Maçonaria e alquimia. Muita gente sabia que a Ordem do Templo congregava em suas fileiras os maçons e os alquimistas. Que ela permitia e até incentivava que alguns monges se dedicassem á procura desse tesouro dos tesouros, que era a pedra filosofal. Isso não constituia nenhum problema, embora essa prática também fosse condenada pela Igreja, que a considerava coisa de bruxos e feiticeiros. Mas se até o santo protetor da Ordem, o divino São Bernardo, tinha fama de maçom e alquimista...

Destarte, a Ordem do Templo era uma mãe que abrigava em seu seio os verdadeiros obreiros da Arte Real. Os “Artesãos da Obra” e os “Pedreiros do Bom Deus”. Pois juntos, o artesão e filósofo praticavam as “Artes” que ensinavam o espírito humano a construir o verdadeiro reino de Deus na terra. Eram as ciências que buscavam, uma o conhecimento de como manipular a matéria, e a outra, como modelar a atividade divina.

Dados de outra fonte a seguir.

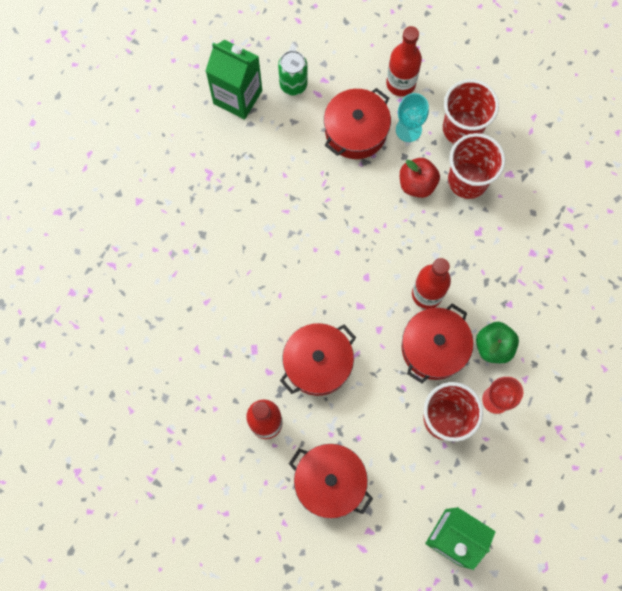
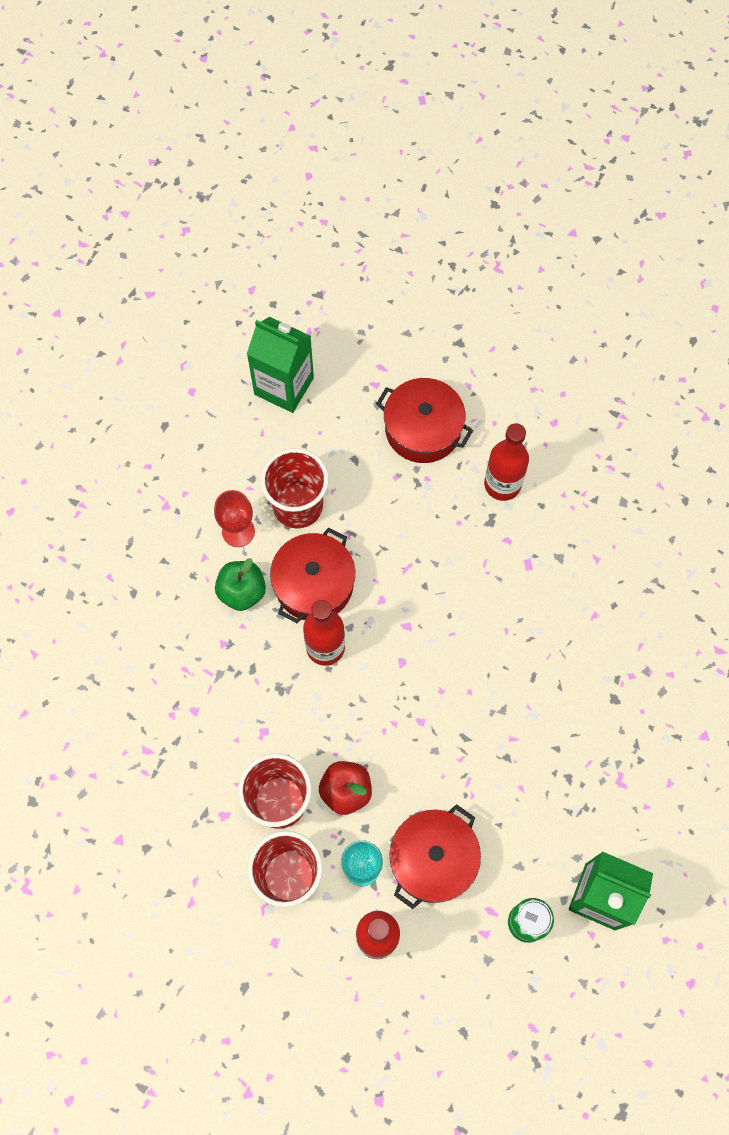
camera: 175 degrees right, 5 degrees down
(318, 363) = (450, 555): red pot -> none

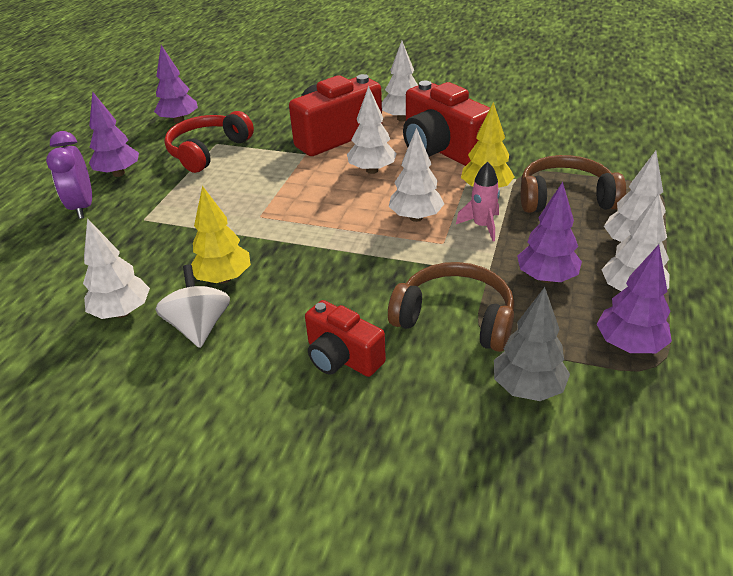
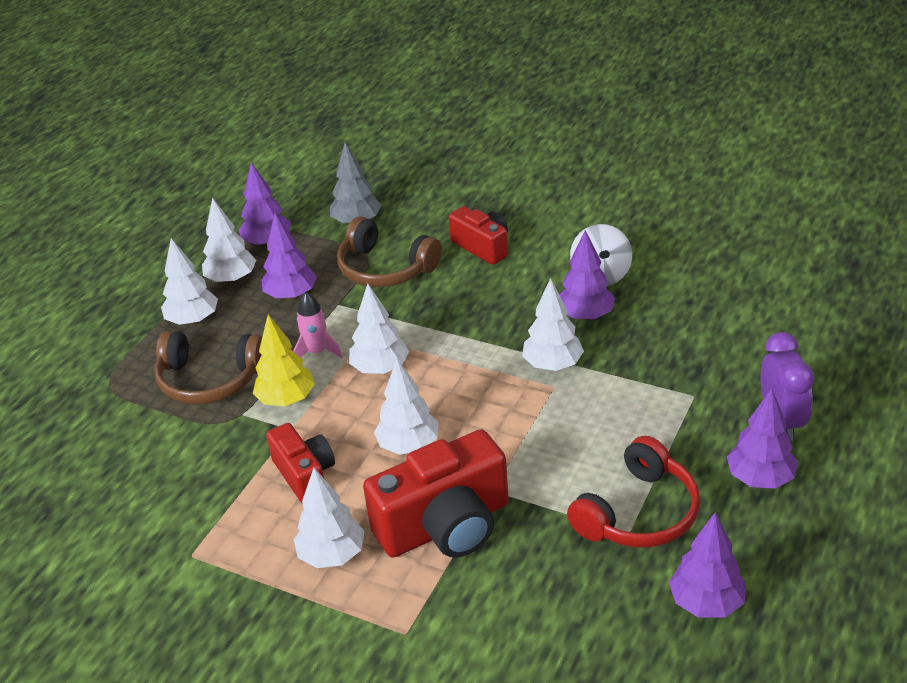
camera: 170 degrees left, 0 degrees up
(122, 312) = (675, 291): white tree -> white tree (552, 365)
(224, 278) = (585, 316): yellow tree -> purple tree
(441, 149) = (305, 475): red camera -> red camera, size x0.59

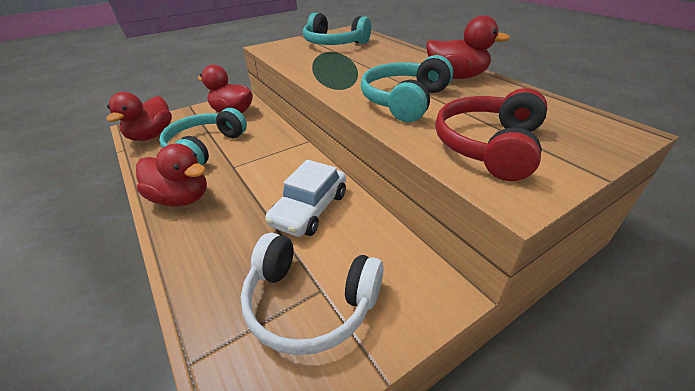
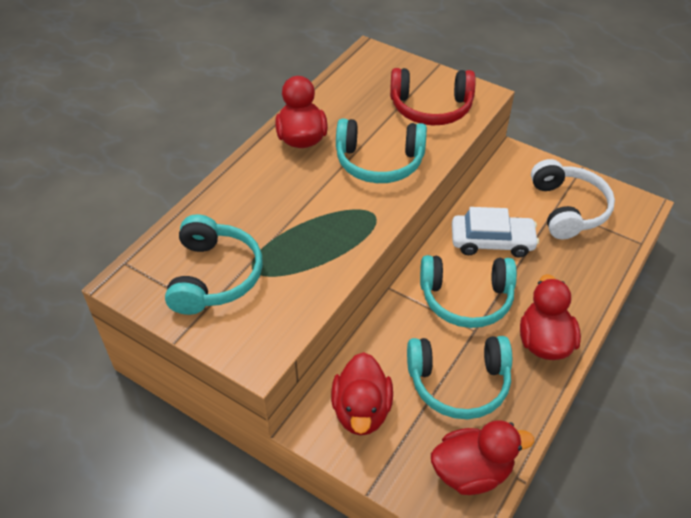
camera: 115 degrees left, 10 degrees up
(264, 172) = (466, 298): none -> turquoise headphones

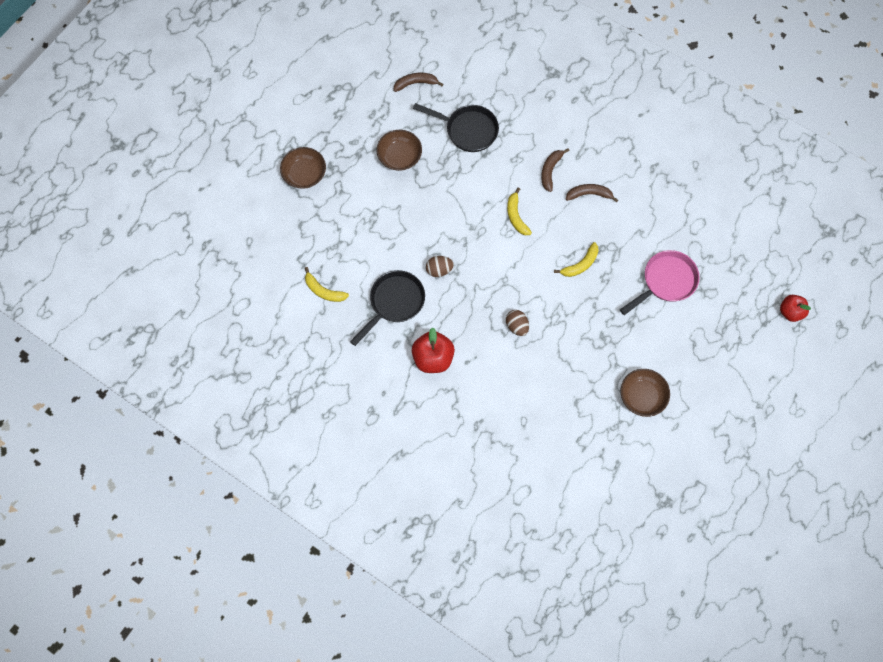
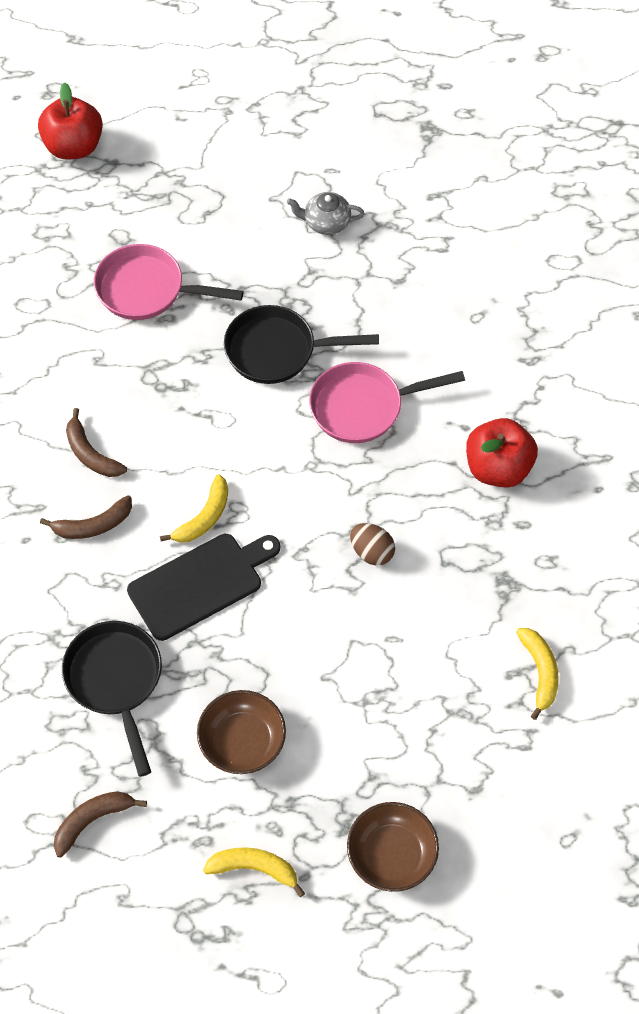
camera: 130 degrees left, 10 degrees down
(394, 303) = (470, 570): black pan -> black pan (278, 350)
(415, 83) = (92, 821): brown banana -> brown banana turned 105 degrees clockwise
(484, 192) = (200, 584): none -> black cutting board
(516, 326) = (363, 407): brown egg -> pink pan
(580, 264) = (208, 395): yellow banana -> yellow banana (254, 868)
(642, 396) = (326, 222): brown bowl -> grey teapot
(790, 312) = (74, 147): red apple -> red apple, size x1.52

Porém, o que mais o preocupava, agora, ali sentado no banco de pedra rústica da cela da prisão, que lhe servia também de cama, era o fato de alguém ter comentado, fora do círculo íntimo dos altos dignatários da Ordem sobre os ritos de recepção de noviços e sobre segredos que só aos mais graduados se comunicavam. 

Jacques de Molay lamentava não ter se informado melhor sobre esses assuntos e não ter proposto uma disciplina mais rígida nesse sentido, para coibir essas inconfidências. Ele tinha consciência de que, se alguém soubesse, de fato, o que passava nas iniciações dos noviços e depois, o que se ensinava dentro dos Capítulos, e particularmente o LVIII, isso iria trazer muitos problemas. E se a extensão dos conhecimentos do rei Filipe e seus ministros a esse respeito fosse maior do que parecia ser, ele não tinha dúvidas que seriam usados para levá-los á perdição. Sentiu-se, por um momento, velho e fragilizado. Sabia enfrentar um inimigo no campo de batalha. Nunca teve medo de medir-se com qualquer adversário frente á frente. Sua espada sempre falara mais alto. Mas nesse campo de luta política e religiosa que se abria á sua frente ele não tinha armas com a quais pudesse combater em igualdade de condições. Não sabia ler nem escrever. Não tinha o dom da palavra articulada e fácil que os inquisidores e os advogados do rei ostentavam. Nem comprendia, de fato, as razões da maioria das estranhas práticas que haviam sido introduzidas na Ordem por Robert de Craon, antigo Grão-Mestre geral da Ordem, quando eles ainda viviam na Terra Santa. Nem mesmo tinha certeza de que aquele crânio, com aquelas tíbias cruzadas em baixo, que ele mostrava aos Irmãos no Capítulo LVIII, era o crânio do Senhor Jesus Cristo, que os fundadores da Ordem haviam desenterrado no Santo Sepulcro. E se tudo também não fosse apenas mais uma manipulação, como a que a Igreja teria feito em relação á verdadeira história de Jesus? E se os fundadores da Ordem, ou os Mestres que o antecederam tivessem inventado essa história? Seria verdadeira a informação de que a Notre Dame, a quem eles prestavam reverência, como a Virgo, Ísis, Maria, a mãe de Jesus e Maria Madalena, talvez sua esposa, eram todas a mesma pessoa, apenas um símbolo que revenciava o Sagrado Feminino, responsável pela vida na terra? Ísis, Maria mãe, Maria Madalena, Sofia, a mãe da sabedoria, Notre Dame, a Virgem que concebe sem pecado... No fim, todas mulheres viúvas. Isso pelo menos, ele agora entendia. Sabia finalmente porque os Templários, na intimidade do Círculo Interno, chamavam-se a si mesmos de “Filhos da Viúva”. E porque prestavam reverências áquele símbolo que representava uma lua crescente. Mas no fundo, no fundo, ele também era um homem cheio de dúvidas.